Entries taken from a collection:
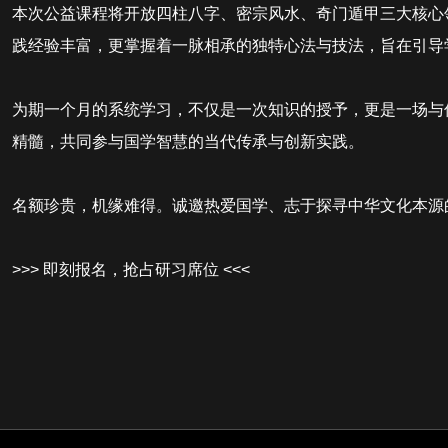
本次公益课程将开放四柱八字、密宗风水、奇门遁甲三大核心
践经验丰富，更掌握着一脉相承的独特心法与技法，旨在引导
为期一个月的系统学习，不仅是一次知识的授予，更是一场与
精髓，共同参与国学智慧的当代传承与创新实践。
名额珍贵，机缘难得。诚邀热爱国学、志于探寻中华文化本源
>>> 即刻报名，抢占研习席位 <<<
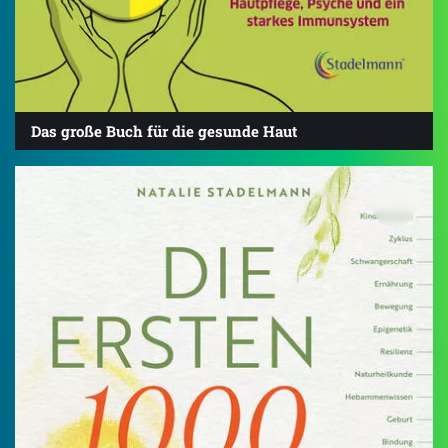
Das große Buch für die gesunde Haut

| The problem |
With the pictures excluded, transcribe word for word only the lines from the one containing "践经验丰富，更掌握着一脉相承的独特心法与技法，旨在引导" through the last line of the records.

| Answer area |
践经验丰富，更掌握着一脉相承的独特心法与技法，旨在引导
为期一个月的系统学习，不仅是一次知识的授予，更是一场与
精髓，共同参与国学智慧的当代传承与创新实践。
名额珍贵，机缘难得。诚邀热爱国学、志于探寻中华文化本源
>>> 即刻报名，抢占研习席位 <<<
Das große Buch für die gesunde Haut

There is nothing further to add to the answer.